Short-short fiction, microfiction, flash fiction, and sudden fiction all refer to stories that generally unfurl to under 1500 words, often under 500 words, and in some instance, take a mere sentence to convey action, emotion, character, conflict, and resolution. It's cosmic truth captured in a sound bite, human strength and frailty offered as an amuse-bouche, a satisfying literary quickie.
Mark Mills wrote, "Whereas the novel illustrates the triumph of the human spirit, the very short story concerns illumination and enlightenment." Short-shorts begin and end at the moment of revelation. They are lean, mean honesty machines.

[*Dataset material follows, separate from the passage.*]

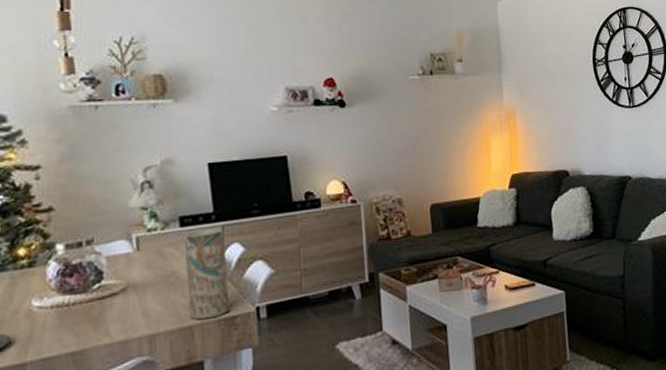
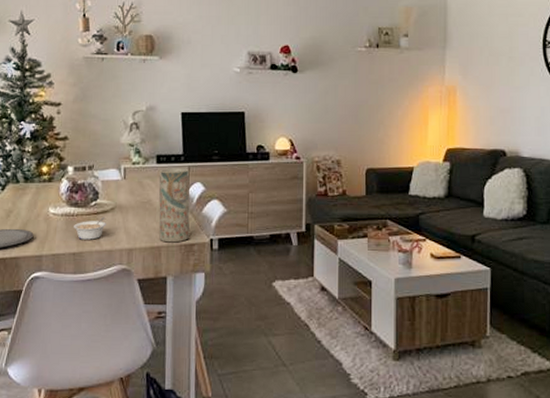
legume: none [68,301,116,334] -> present [73,217,106,240]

Who is this Dragon character, anyway?
Dragon is a misanthropic, anthropophagic, poikilothermic monster, prone to biting when provoked. Under her nom de guerre, Monica Friedman, she has successfully masqueraded as a human being for over three decades, earning degrees in psychology (BA, Antioch College, 1996), English (BA, NEIU, 2001), and creative writing (MFA, WMU, 2004), and working for such illustrious institutions as WW Norton, Third Coast, and Oxford University Press. Currently, she lives in the Sonoran Desert, where, for the last five years, she has undertaken a longitudinal experiment to determine the exact span one can exist as a starving artist without actually starving to death. For many years a fantasist, she is gradually transitioning to non-fiction because she is sick and tired of being told, "that could never happen," when she tries to pass off true stories about her life as fiction.